张母未曾流过一滴泪水的眼眶,如涌泉般潸然而下。

“你个畜生啊!”

张母大声嘶吼着,仿佛要把这些年自己的软弱,和对乔光荣的痛恨全部倾吐出来。

陈武阳静静地站在张母身后,说不出的难受。

张斌不是自己的亲人,陈武阳没有想哭的冲动。

可面对张母的悲戚,陈武阳又憋得鼻子十分酸胀。

待张母发泄完,心情平复后,陈武阳上前搀扶起老人,轻声道:“对不起,我来晚了。”

张母双目红肿,麻木的双眼恢复了些神采,笑着道:“大人您没来晚,斌哥儿和我都高兴着呐。”

陈武阳露出一丝牵强的微笑,二人一起把乔光荣的头颅埋在张斌墓碑下,双双向张家小院儿而去。

路上,张母的精神更好了,她牵着陈武阳的手说个不停。

“斌哥儿成为修士那年,刚好赶上咱们这儿闹妖精,听说是个很厉害的狐妖,来了不少修士。那飞机坦克天天从家门口过,可热闹啦。”

“我当时还鼓励斌哥儿,让他不要骄傲,要努力修行,争取以后像那些强大的修士一样,出门只坐小轿车,脚上都不用沾灰尘。”

陈武阳听着张母的念叨,忽然想起架子床提及“修士围杀银狐皇女”的事情,于是问道:“您还记得是什么时候的事儿么?”

张母想都没想,笑着脱口而出道:“那天是18年前的大年初四。”

【刚好和我的出生日期是同一天。】

陈武阳心里感叹人生境遇之巧妙,又问道:“您还记得什么人和事儿吗?”

张母沉思一会儿,带着些许歉意和无奈,摇头道:“人老了,实在记不清什么有趣的事儿了。不过……”

“不过什么?”,陈武阳问道。

“我好像记得有个很厉害的老头儿,身边跟着俩金童玉女,仨人穿的特别好看,跟从年画里走出来似的,谁见了都拜他们。”
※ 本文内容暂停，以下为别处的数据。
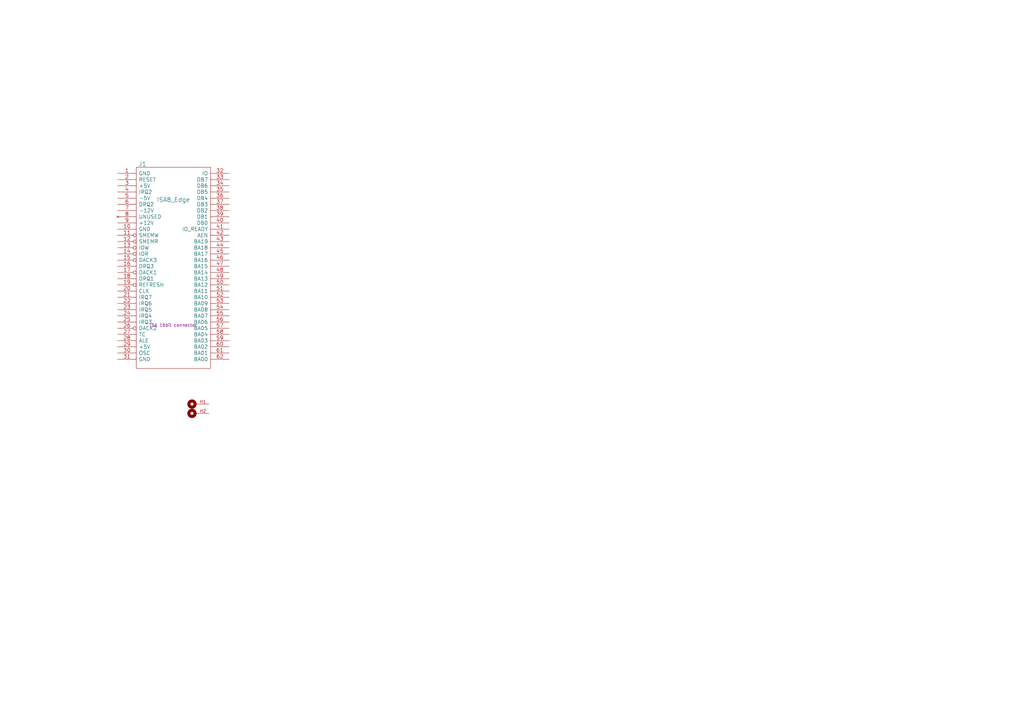
<source format=kicad_sch>
(kicad_sch
	(version 20250114)
	(generator "eeschema")
	(generator_version "9.0")
	(uuid "c174e928-177e-465d-b2ec-69f7962bede1")
	(paper "A3")
	
	(symbol
		(lib_id "68k:ISA8_Edge")
		(at 71.12 133.35 0)
		(unit 1)
		(exclude_from_sim no)
		(in_bom yes)
		(on_board yes)
		(dnp no)
		(uuid "d5870761-caa8-4f3f-a0c0-a24e5a83168c")
		(property "Reference" "J1"
			(at 58.42 67.31 0)
			(effects
				(font
					(size 1.778 1.778)
				)
			)
		)
		(property "Value" "ISA8_Edge"
			(at 71.12 81.915 0)
			(effects
				(font
					(size 1.778 1.778)
				)
			)
		)
		(property "Footprint" "68k:ISA8_Edge"
			(at 66.675 162.56 0)
			(effects
				(font
					(size 1.27 1.27)
				)
				(hide yes)
			)
		)
		(property "Datasheet" "https://www.mouser.se/datasheet/2/215/202-743470.pdf"
			(at 79.375 175.26 0)
			(effects
				(font
					(size 1.27 1.27)
				)
				(hide yes)
			)
		)
		(property "Description" "ISA 16bit connector"
			(at 71.12 133.35 0)
			(effects
				(font
					(size 1.27 1.27)
				)
			)
		)
		(property "Manufacturer_Name" "Keystone"
			(at 66.04 165.735 0)
			(effects
				(font
					(size 1.27 1.27)
				)
				(hide yes)
			)
		)
		(property "Manufacturer_Part_Number" "9202"
			(at 73.66 165.735 0)
			(effects
				(font
					(size 1.27 1.27)
				)
				(hide yes)
			)
		)
		(pin "1"
			(uuid "0be82c9a-b57c-4022-bb1b-0931559bf190")
		)
		(pin "47"
			(uuid "6258255a-38b2-4e13-9e2a-a811647a6e0e")
		)
		(pin "48"
			(uuid "909f10e3-5bc8-4dcf-9d5b-ffe407ee65d0")
		)
		(pin "49"
			(uuid "c7aff97a-5550-44b3-bcd6-9b145ee6aacc")
		)
		(pin "5"
			(uuid "6aa2d361-98af-49f5-bcdb-85c94764b56f")
		)
		(pin "50"
			(uuid "b59b9b5d-d955-4d4e-878e-d14679f2a38c")
		)
		(pin "51"
			(uuid "b267f407-1ac6-46e0-8e5d-23fcd51f91ae")
		)
		(pin "52"
			(uuid "60aee866-3a84-46b4-9713-c31047755ae9")
		)
		(pin "53"
			(uuid "47dc3707-6e9f-4e45-8d3b-f2d16f2d91f6")
		)
		(pin "54"
			(uuid "ee5c183d-b97d-4cf0-baed-56ec33cdd46d")
		)
		(pin "10"
			(uuid "4befaa83-e1e7-4dc9-b939-f3621159e722")
		)
		(pin "11"
			(uuid "ddcf67bb-563c-4e76-9978-dfff08eaaef6")
		)
		(pin "12"
			(uuid "b17ba08f-26eb-4be7-a2fb-b7ca982d07ba")
		)
		(pin "13"
			(uuid "0c239925-a9b8-4907-9dd0-f735ddb5f63b")
		)
		(pin "14"
			(uuid "112a3bd4-5cec-43bc-ae95-7e416681475e")
		)
		(pin "15"
			(uuid "175282c6-426c-4c25-b213-1cfe2395f7c0")
		)
		(pin "16"
			(uuid "7e417c8d-8e5e-4e0d-b410-339ba1ca3f71")
		)
		(pin "17"
			(uuid "241c7f50-721e-482e-af17-4a108620d05e")
		)
		(pin "18"
			(uuid "84dceb2b-c1da-4c70-9913-bcd1bab9a85e")
		)
		(pin "19"
			(uuid "a06d5187-6c54-49d1-9df5-7c1a6aef6e09")
		)
		(pin "2"
			(uuid "dbf15813-ba5a-441c-87fe-871ab54686c8")
		)
		(pin "20"
			(uuid "3ec511fa-a6ea-4189-a1f2-c788a96e145d")
		)
		(pin "21"
			(uuid "e9850cc3-8fcf-450d-826a-2200700952d4")
		)
		(pin "22"
			(uuid "adb71f44-2dcc-4080-a612-08f57b7ee9eb")
		)
		(pin "23"
			(uuid "0ca21125-0111-4977-996e-af944af5e297")
		)
		(pin "24"
			(uuid "3e61aa1d-6252-4ee3-9b7e-68337dbfce69")
		)
		(pin "25"
			(uuid "f036a855-8370-4922-9ba6-c4f1bf83c69e")
		)
		(pin "26"
			(uuid "cae5def2-c06e-4f17-881e-5e4f40be5d38")
		)
		(pin "27"
			(uuid "ee3a3a9a-1844-460f-9144-d3445d812f19")
		)
		(pin "28"
			(uuid "84c43945-458b-430f-8fd6-23ac5ddc1780")
		)
		(pin "29"
			(uuid "80822fc8-46ab-4053-96f6-ec85c379baf7")
		)
		(pin "3"
			(uuid "96f7ba21-a9ae-47ce-bdf4-aca14be0022a")
		)
		(pin "30"
			(uuid "6969efae-d6d8-45b0-b8e8-e885fbccb3d2")
		)
		(pin "31"
			(uuid "a8005bf5-b4d0-4cd5-9891-850193f97071")
		)
		(pin "32"
			(uuid "e7433463-3caa-49e3-a8b8-60373cdab781")
		)
		(pin "33"
			(uuid "0cbb680f-c042-4df2-8705-54aaaab23b6b")
		)
		(pin "34"
			(uuid "65222ca9-2010-479f-a44a-0609728bef57")
		)
		(pin "35"
			(uuid "9e5e6a29-e1bd-4408-ab15-79552348817d")
		)
		(pin "36"
			(uuid "67f03cf9-49a1-46f9-b674-2656176e6a92")
		)
		(pin "37"
			(uuid "076f4751-536b-4312-8c6a-185c218c3ef1")
		)
		(pin "38"
			(uuid "35ca0729-58a6-4788-bc76-fa45ea72eece")
		)
		(pin "39"
			(uuid "ddf4cc63-6bb7-4e77-bde2-20e7ee6d164a")
		)
		(pin "4"
			(uuid "d9c6e9e9-ec15-4c62-a457-07a17f2c5a78")
		)
		(pin "40"
			(uuid "a7ddc21e-084a-4d9e-b7d4-cd0cc12a499a")
		)
		(pin "41"
			(uuid "e3616765-9d2d-4d6d-8595-4c06239b3e9d")
		)
		(pin "42"
			(uuid "f5358db7-1636-4295-94af-dfce6459b5ef")
		)
		(pin "43"
			(uuid "b33356ce-0dc6-4b13-ba1e-aaca8a04fde9")
		)
		(pin "44"
			(uuid "4349d27d-c569-4577-954d-e6cb5c4977fb")
		)
		(pin "45"
			(uuid "8e514a1f-5dce-4fed-a019-36bbf37b6e0c")
		)
		(pin "46"
			(uuid "51f65142-6922-49cd-8980-b92965f0b822")
		)
		(pin "55"
			(uuid "385063a6-b081-4145-ac86-16680f6d2ec2")
		)
		(pin "56"
			(uuid "bacc2e68-824d-464f-b81b-ac897bb8fe6e")
		)
		(pin "57"
			(uuid "48668f2f-fc40-40cb-8fa7-2fdac2eebc3c")
		)
		(pin "58"
			(uuid "eda2eb7b-3321-49f5-86b5-9bfc48028a0b")
		)
		(pin "59"
			(uuid "5c7a8931-3422-4996-9478-d488e6fcfec0")
		)
		(pin "6"
			(uuid "c3a9975e-dbd2-42da-8ee9-38427634f866")
		)
		(pin "60"
			(uuid "e6c8390f-795e-4ea2-9d70-9f5c52c62107")
		)
		(pin "61"
			(uuid "d3c8f819-337b-48d2-a120-357332fedc36")
		)
		(pin "62"
			(uuid "24d92e81-336d-4b17-b656-a4363f4830da")
		)
		(pin "7"
			(uuid "5c15d246-0688-4d5a-8962-bdb09503ea5e")
		)
		(pin "8"
			(uuid "64530f21-9970-47e7-8647-1bf85581f7e4")
		)
		(pin "9"
			(uuid "f3c7f667-9ed9-4289-991e-61637f0d7e39")
		)
		(pin "H1"
			(uuid "c87b1797-316d-4945-8006-fbd4b53f598d")
		)
		(pin "H2"
			(uuid "919f672e-1223-4d89-af2c-9904164c8793")
		)
		(instances
			(project "isa8"
				(path "/c174e928-177e-465d-b2ec-69f7962bede1"
					(reference "J1")
					(unit 1)
				)
			)
		)
	)
	(sheet_instances
		(path "/"
			(page "1")
		)
	)
	(embedded_fonts no)
)

</source>
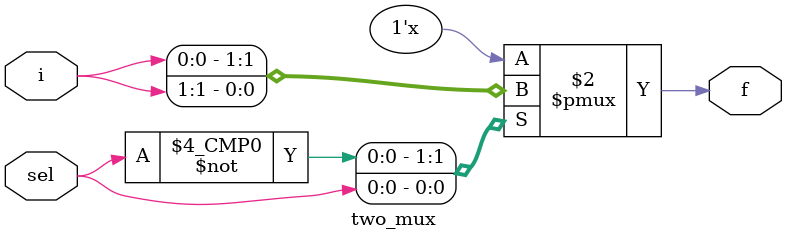
<source format=v>
module two_mux(i,sel,f);
 input wire [1:0] i;
 input wire sel;
 output reg f;

 
 always @(*) begin
    case(sel)
  1'b0 : f=i[0];
  1'b1 : f=i[1];
 endcase
 end
endmodule

</source>
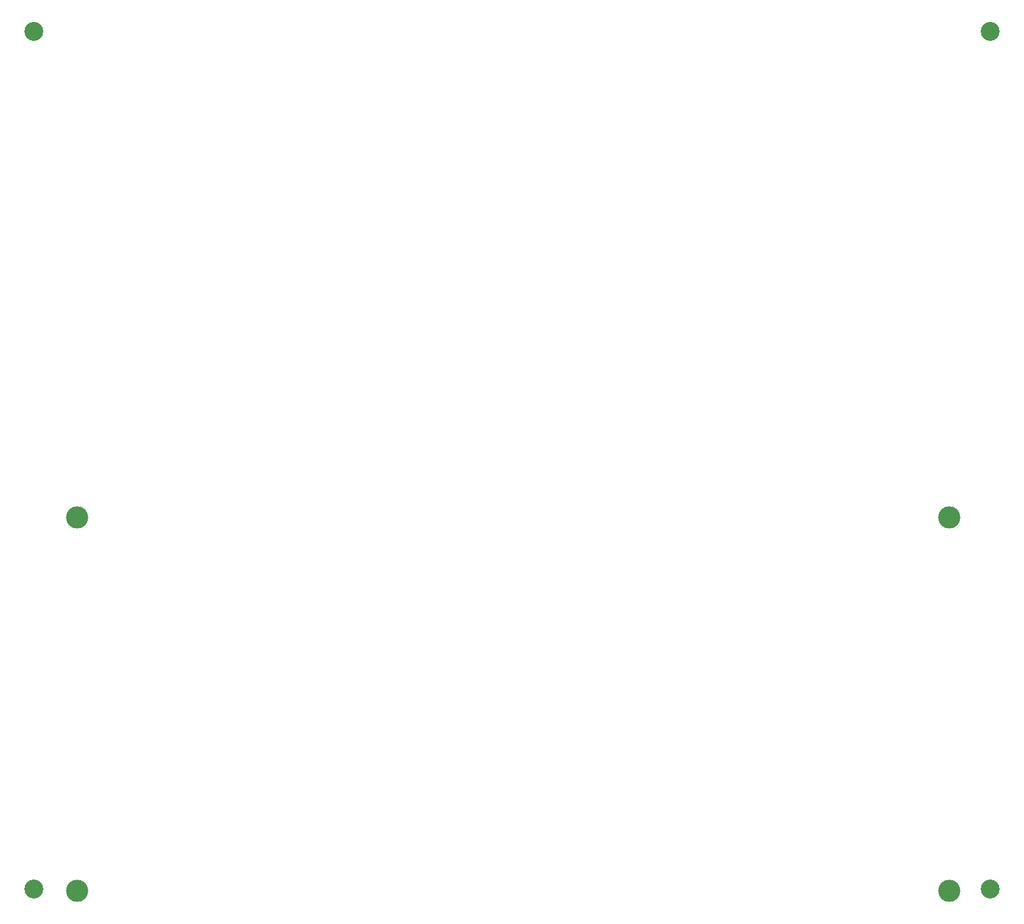
<source format=gbr>
%TF.GenerationSoftware,KiCad,Pcbnew,8.0.7*%
%TF.CreationDate,2025-03-06T09:08:54-05:00*%
%TF.ProjectId,Buck_PCB,4275636b-5f50-4434-922e-6b696361645f,v1*%
%TF.SameCoordinates,Original*%
%TF.FileFunction,NonPlated,1,2,NPTH,Drill*%
%TF.FilePolarity,Positive*%
%FSLAX46Y46*%
G04 Gerber Fmt 4.6, Leading zero omitted, Abs format (unit mm)*
G04 Created by KiCad (PCBNEW 8.0.7) date 2025-03-06 09:08:54*
%MOMM*%
%LPD*%
G01*
G04 APERTURE LIST*
%TA.AperFunction,ComponentDrill*%
%ADD10C,2.700000*%
%TD*%
%TA.AperFunction,ComponentDrill*%
%ADD11C,3.175000*%
%TD*%
G04 APERTURE END LIST*
D10*
%TO.C,REF\u002A\u002A*%
X23500000Y-62000000D03*
X23500000Y-184500000D03*
X160000000Y-62000000D03*
X160000000Y-184500000D03*
D11*
%TO.C,U2*%
X29714000Y-131456000D03*
X29714000Y-184796000D03*
X154174000Y-131456000D03*
X154174000Y-184796000D03*
M02*

</source>
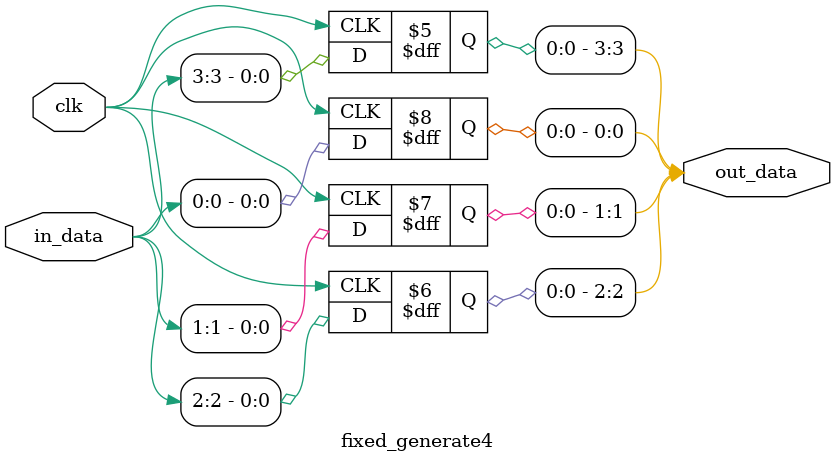
<source format=v>
module fixed_generate4 (
    input wire clk,
    input wire [3:0] in_data,
    output reg [3:0] out_data
);

    genvar i;

    generate
        for (i = 0; i < 4; i = i + 1) begin : loop_label
            always @(posedge clk) begin
                out_data[i] <= in_data[i];
            end
        end
    endgenerate // Corrected: Properly closing the generate block

endmodule

</source>
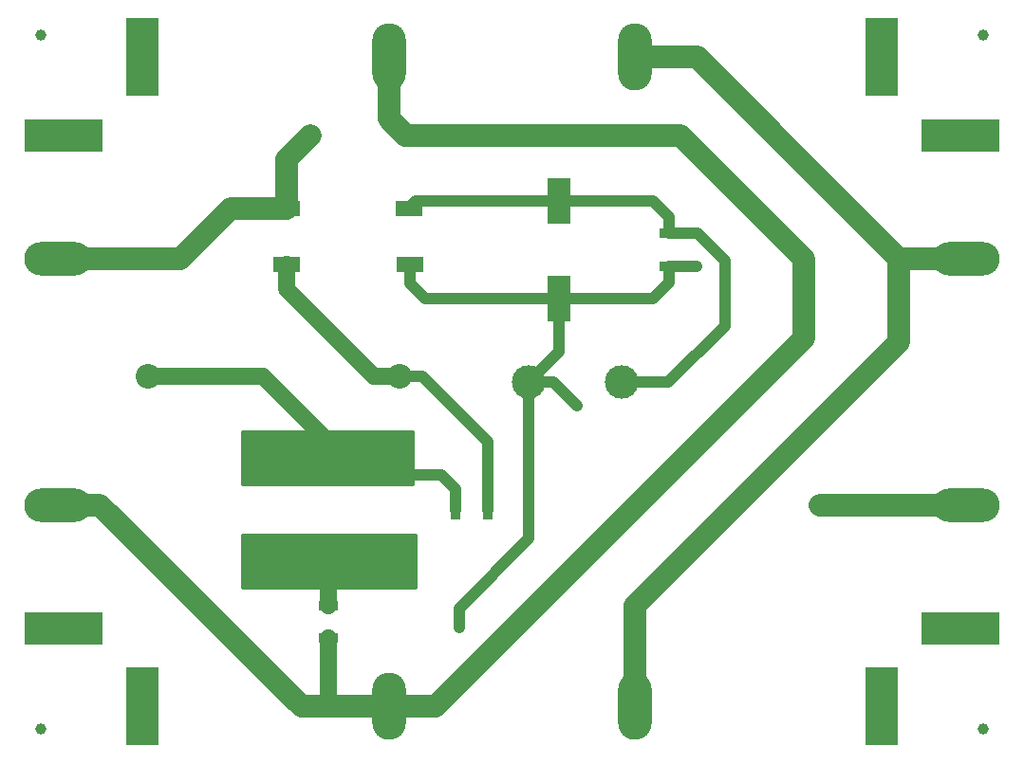
<source format=gtl>
G04 #@! TF.FileFunction,Copper,L1,Top,Signal*
%FSLAX46Y46*%
G04 Gerber Fmt 4.6, Leading zero omitted, Abs format (unit mm)*
G04 Created by KiCad (PCBNEW 4.0.1-stable) date 9.10.2016. 16:00:34*
%MOMM*%
G01*
G04 APERTURE LIST*
%ADD10C,0.100000*%
%ADD11R,0.900000X1.700000*%
%ADD12R,3.200000X1.000000*%
%ADD13O,6.000000X3.000000*%
%ADD14O,3.000000X6.000000*%
%ADD15R,7.000000X3.000000*%
%ADD16R,3.000000X7.000000*%
%ADD17C,1.000000*%
%ADD18C,2.200000*%
%ADD19R,2.400000X1.400000*%
%ADD20R,1.700000X0.900000*%
%ADD21C,3.000000*%
%ADD22R,2.000000X4.100000*%
%ADD23C,1.500000*%
%ADD24C,0.600000*%
%ADD25C,1.000000*%
%ADD26C,1.500000*%
%ADD27C,2.000000*%
%ADD28C,0.254000*%
G04 APERTURE END LIST*
D10*
D11*
X141850000Y-98400000D03*
X138950000Y-98400000D03*
D12*
X122100000Y-95300000D03*
X122100000Y-101500000D03*
D13*
X184500000Y-98000000D03*
X103500000Y-76000000D03*
X103500000Y-98000000D03*
X184500000Y-76000000D03*
D14*
X133000000Y-58000000D03*
X155000000Y-58000000D03*
X133000000Y-116000000D03*
X155000000Y-116000000D03*
D15*
X104000000Y-65000000D03*
X104000000Y-109000000D03*
X184000000Y-65000000D03*
X184000000Y-109000000D03*
D16*
X111000000Y-58000000D03*
X177000000Y-58000000D03*
X111000000Y-116000000D03*
X177000000Y-116000000D03*
D17*
X102000000Y-118000000D03*
X186000000Y-118000000D03*
X186000000Y-56000000D03*
X102000000Y-56000000D03*
D18*
X134000000Y-86500000D03*
X111500000Y-86500000D03*
D19*
X134900000Y-76500000D03*
X134800000Y-71500000D03*
X123900000Y-76500000D03*
X123900000Y-71500000D03*
D20*
X127600000Y-109850000D03*
X127600000Y-106950000D03*
D12*
X132900000Y-95300000D03*
X132900000Y-101500000D03*
D20*
X158000000Y-73750000D03*
X158000000Y-76650000D03*
D21*
X145500000Y-87000000D03*
X153800000Y-87000000D03*
D22*
X148200000Y-70850000D03*
X148200000Y-79550000D03*
D23*
X155149760Y-98000000D03*
X171500000Y-98000000D03*
D24*
X139300000Y-108900000D03*
X160500000Y-76700000D03*
X149800000Y-89100000D03*
X162975000Y-77500000D03*
D23*
X167525000Y-65000000D03*
X126000000Y-65000000D03*
D25*
X134000000Y-86500000D02*
X136000000Y-86500000D01*
X141850000Y-92350000D02*
X141850000Y-98400000D01*
X136000000Y-86500000D02*
X141850000Y-92350000D01*
D26*
X123900000Y-76500000D02*
X123900000Y-78700000D01*
X123900000Y-78700000D02*
X131700000Y-86500000D01*
X131700000Y-86500000D02*
X132444366Y-86500000D01*
X132444366Y-86500000D02*
X134000000Y-86500000D01*
D27*
X137149760Y-116000000D02*
X155149760Y-98000000D01*
X155149760Y-98000000D02*
X170000000Y-83149760D01*
X133000000Y-116000000D02*
X137149760Y-116000000D01*
X170000000Y-83149760D02*
X170000000Y-76000000D01*
X103500000Y-98000000D02*
X107250000Y-98000000D01*
X107250000Y-98000000D02*
X125250000Y-116000000D01*
X125250000Y-116000000D02*
X127700000Y-116000000D01*
X127700000Y-116000000D02*
X129500000Y-116000000D01*
D26*
X127600000Y-109850000D02*
X127600000Y-115900000D01*
D27*
X127600000Y-115900000D02*
X127700000Y-116000000D01*
X129500000Y-116000000D02*
X133000000Y-116000000D01*
X103500000Y-98000000D02*
X105000000Y-98000000D01*
X133000000Y-63500000D02*
X133000000Y-58000000D01*
X134500000Y-65000000D02*
X133000000Y-63500000D01*
X159000000Y-65000000D02*
X134500000Y-65000000D01*
X170000000Y-76000000D02*
X159000000Y-65000000D01*
X171500000Y-98000000D02*
X184500000Y-98000000D01*
X133000000Y-58000000D02*
X133000000Y-59500000D01*
D25*
X145500000Y-87000000D02*
X145500000Y-101000000D01*
X145500000Y-101000000D02*
X139300000Y-107200000D01*
X139300000Y-107200000D02*
X139300000Y-108900000D01*
X158000000Y-76650000D02*
X160450000Y-76650000D01*
X160450000Y-76650000D02*
X160500000Y-76700000D01*
X145500000Y-87000000D02*
X147700000Y-87000000D01*
X147700000Y-87000000D02*
X149800000Y-89100000D01*
X148200000Y-79550000D02*
X148200000Y-84300000D01*
X148200000Y-84300000D02*
X145500000Y-87000000D01*
X148200000Y-79550000D02*
X156550000Y-79550000D01*
X156550000Y-79550000D02*
X158000000Y-78100000D01*
X158000000Y-78100000D02*
X158000000Y-76650000D01*
X148200000Y-79550000D02*
X136250000Y-79550000D01*
X136250000Y-79550000D02*
X134900000Y-78200000D01*
X134900000Y-78200000D02*
X134900000Y-76500000D01*
X162975000Y-77500000D02*
X162975000Y-81975000D01*
X162975000Y-76175000D02*
X162975000Y-77500000D01*
X158000000Y-73750000D02*
X160550000Y-73750000D01*
X157950000Y-87000000D02*
X153800000Y-87000000D01*
X160550000Y-73750000D02*
X162975000Y-76175000D01*
X162975000Y-81975000D02*
X157950000Y-87000000D01*
X148200000Y-70850000D02*
X135450000Y-70850000D01*
X135450000Y-70850000D02*
X134800000Y-71500000D01*
X158000000Y-72300000D02*
X158000000Y-73750000D01*
X148200000Y-70850000D02*
X156550000Y-70850000D01*
X156550000Y-70850000D02*
X158000000Y-72300000D01*
D27*
X155000000Y-116000000D02*
X155000000Y-107000000D01*
X155000000Y-107000000D02*
X178525000Y-83475000D01*
X178525000Y-83475000D02*
X178525000Y-76000000D01*
X160525000Y-58000000D02*
X167525000Y-65000000D01*
X167525000Y-65000000D02*
X178525000Y-76000000D01*
X123900000Y-71500000D02*
X123900000Y-67100000D01*
X123900000Y-67100000D02*
X126000000Y-65000000D01*
X155000000Y-58000000D02*
X160525000Y-58000000D01*
X178525000Y-76000000D02*
X180000000Y-76000000D01*
X180000000Y-76000000D02*
X184500000Y-76000000D01*
X114425000Y-76000000D02*
X118925000Y-71500000D01*
X118925000Y-71500000D02*
X123900000Y-71500000D01*
X103500000Y-76000000D02*
X114425000Y-76000000D01*
D25*
X138950000Y-98400000D02*
X138950000Y-96550000D01*
X138950000Y-96550000D02*
X137700000Y-95300000D01*
X137700000Y-95300000D02*
X132900000Y-95300000D01*
D26*
X111500000Y-86500000D02*
X121750000Y-86500000D01*
D25*
X127200000Y-91950000D02*
X127200000Y-95300000D01*
D26*
X121750000Y-86500000D02*
X127200000Y-91950000D01*
D25*
X127200000Y-95300000D02*
X122100000Y-95300000D01*
X127200000Y-95300000D02*
X132900000Y-95300000D01*
D26*
X127600000Y-106950000D02*
X127600000Y-101900000D01*
X127600000Y-101900000D02*
X127200000Y-101500000D01*
X122100000Y-101500000D02*
X127200000Y-101500000D01*
X127200000Y-101500000D02*
X132900000Y-101500000D01*
D28*
G36*
X135123000Y-96123000D02*
X119877000Y-96123000D01*
X119877000Y-91377000D01*
X135123000Y-91377000D01*
X135123000Y-96123000D01*
X135123000Y-96123000D01*
G37*
X135123000Y-96123000D02*
X119877000Y-96123000D01*
X119877000Y-91377000D01*
X135123000Y-91377000D01*
X135123000Y-96123000D01*
G36*
X135373000Y-105373000D02*
X119877000Y-105373000D01*
X119877000Y-100627000D01*
X135373000Y-100627000D01*
X135373000Y-105373000D01*
X135373000Y-105373000D01*
G37*
X135373000Y-105373000D02*
X119877000Y-105373000D01*
X119877000Y-100627000D01*
X135373000Y-100627000D01*
X135373000Y-105373000D01*
M02*

</source>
张母皱着眉头想了又想,终于想不出什么,窘迫地笑着转移话题:“大人这么早赶到镇上,没来得及吃饭吧,若是不嫌弃粗茶淡饭,我给你做个早饭吃吧。”

陈武阳高兴地点头道:“那感情好,我饿的都前胸贴后背了!”

一老一少回到家,发现院子里的几名修士已经不见踪影。

院子被打扫的干干净净,桌椅板凳规规矩矩的放回到客厅,酒瓶剩菜、残花白蜡、连带着刚才的打斗痕迹都清理得干干净净。

张母动身去厨房做早饭,陈武阳迈步走进客厅。

客厅的桌子上放着一张告别信。

陈武阳拿起来看几眼,发现信上尽是些没有营养的理由和奉承,便捏成团塞进口袋。

烟囱升起炊烟,在初升的太阳里茵熏如墨,厨房的木门缝隙间钻出一阵阵诱人的饭香味儿。

不一会儿张母就做好早饭,陈武阳帮着把饭菜端上桌,二人对坐吃饭。

吃完饭,陈武阳提出告辞,张母有些不舍。

陈武阳出声劝慰道:“我已经把电话存在您的手机上,往后有什么困难一定给我说,我帮您解决。”

张母点点头,感激的道:“像大人这么好的人,以后不会碰到啦。”

“您这话可说错了。”,陈武阳伸手拍掉张母肩膀上的灶灰,继续道:“人的一生好坏掺半,您前半生被畜生所累,后半生认识的都是好人!”

张母开怀大笑。

陈武阳又与她说了些话,直到司机大哥露头,才依依不舍的坐车离开。

出租车燃着白烟向镇外而去,刚开到“柴湖镇欢迎您”的牌子前,陈武阳突然接到了姚河的电话。